If a line in the data has the string "April", please show it.

----

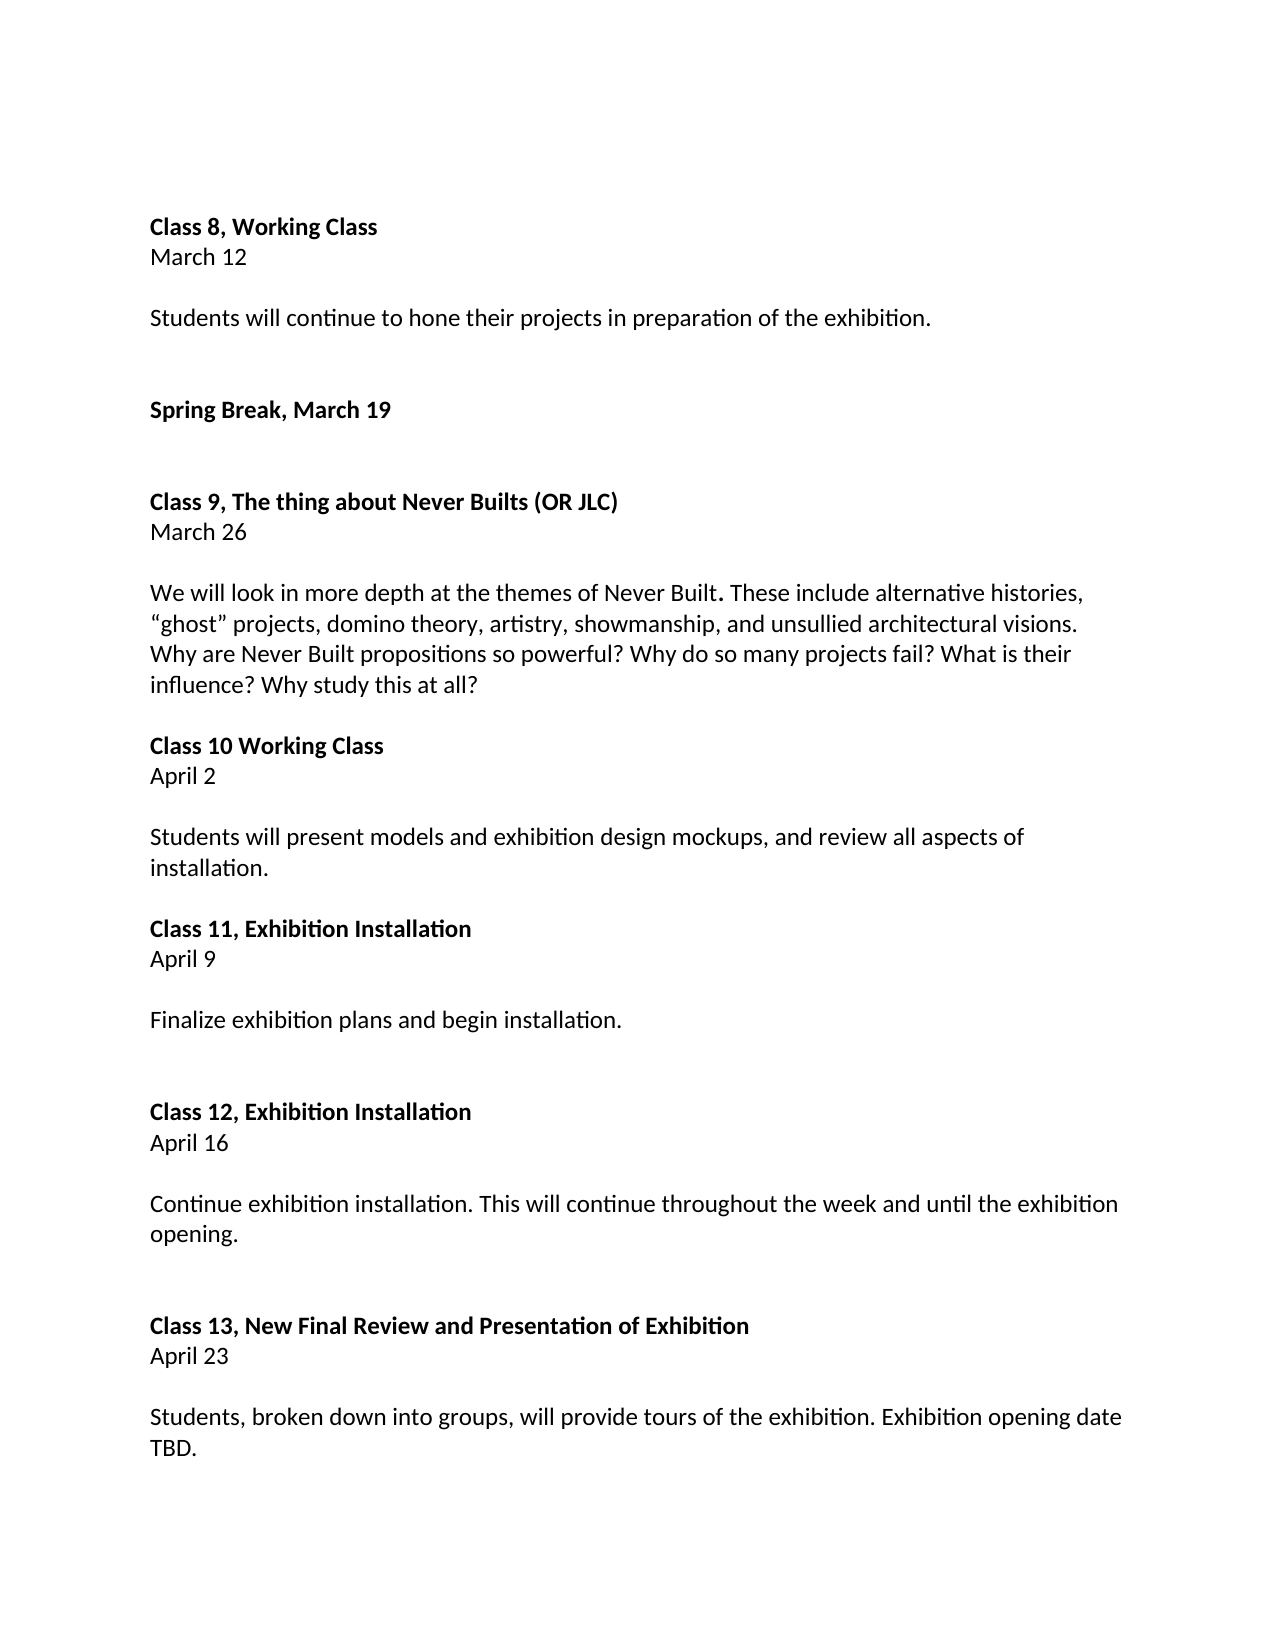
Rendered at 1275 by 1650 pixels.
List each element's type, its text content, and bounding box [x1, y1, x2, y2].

text Finalize exhibition plans and begin installation. [150, 1004, 1125, 1035]
text Class 12, Exhibition Installation [150, 1096, 1125, 1127]
text Students, broken down into groups, will provide tours of the exhibition. Exhibition opening date TBD. [150, 1401, 1125, 1462]
text Class 11, Exhibition Installation [150, 913, 1125, 943]
text March 12 [150, 242, 1125, 272]
text Continue exhibition installation. This will continue throughout the week and until the exhibition opening. [150, 1188, 1125, 1249]
text April 9 [150, 943, 1125, 974]
text Class 9, The thing about Never Builts (OR JLC) [150, 486, 1125, 516]
text Students will continue to hone their projects in preparation of the exhibition. [150, 303, 1125, 333]
text April 23 [150, 1340, 1125, 1371]
text March 26 [150, 516, 1125, 547]
text Class 8, Working Class [150, 211, 1125, 242]
text Students will present models and exhibition design mockups, and review all aspects of installation. [150, 821, 1125, 882]
text Spring Break, March 19 [150, 394, 1125, 425]
text Class 10 Working Class [150, 730, 1125, 760]
text Class 13, New Final Review and Presentation of Exhibition [150, 1310, 1125, 1340]
text April 16 [150, 1127, 1125, 1157]
text April 2 [150, 760, 1125, 791]
text We will look in more depth at the themes of Never Built. These include alternative histories, “ghost” projects, domino theory, artistry, showmanship, and unsullied architectural visions. Why are Never Built propositions so powerful? Why do so many projects fail? What is their influence? Why study this at all? [150, 577, 1125, 699]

----

- _OUTPUT FOR THIS TASK_
text April 9 [150, 943, 1125, 974]
text April 23 [150, 1340, 1125, 1371]
text April 16 [150, 1127, 1125, 1157]
text April 2 [150, 760, 1125, 791]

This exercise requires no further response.